Additionally, the bill would require that federal budget totals reflect the net impact of the revenue and liabilities of home mortgage giants Fannie Mae and Freddie Mac. The Treasury Department places those entities into conservatorship in 2008, effective putting taxpayers on the hook for their non-performing loans.

Republicans said the bill would make the costs of such programs more transparent when evaluating the federal government's expenses.

"When Washington makes or guarantees a loan, it puts taxpayers at risk," said House Budget Committee Chairman Paul Ryan (R-Wis.) "It's not about imposing cost. This bill is about recognizing the actual costs of what the government does."

Rep. Chris Van Hollen of Maryland, the top Democrat on the House Budget Committee, said he doesn't oppose the idea of putting Fannie and Freddie on budget. But he said he opposes the bill because it would require federal student loans to be subject to new accounting rules.

Van Hollen and other Democrats argued that these sorts of changes would make these valuable programs appear more expensive, and thus make them more vulnerable to cuts.

"It's nothing but a dishonest attempt to make worthy government programs appear more costly, so that those ideologically opposed to government and government spending can more easily undermine those very programs," Rep. Bill Pascrell (D-N.J.) said.

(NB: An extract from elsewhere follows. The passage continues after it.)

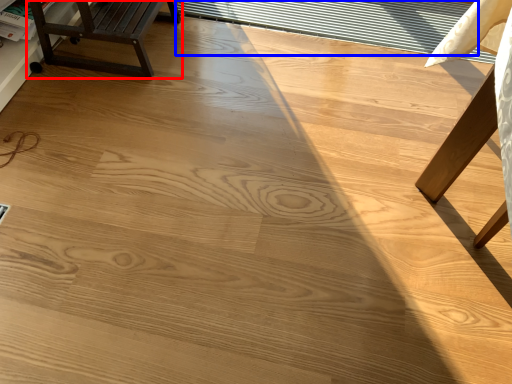
Question: Which point is further to the camera, furniture (highlighted by a red box) or window (highlighted by a blue box)?

Choices:
 (A) furniture
 (B) window

Answer: (B)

Democrats also argued that simply changing the budget process wouldn't necessarily help lead to compromise over the nation's spending.

"It's a mistake to suggest that simply tinkering with the budget process will somehow solve our problems," Van Hollen said. "The reason we saw a government shutdown last October had nothing to do with budget process."

Another budget process bill slated for later this week, H.R. 1871, would prohibit automatic inflation increases in budgets to assume higher costs each year.

The White House has stated opposition to both budget process bills.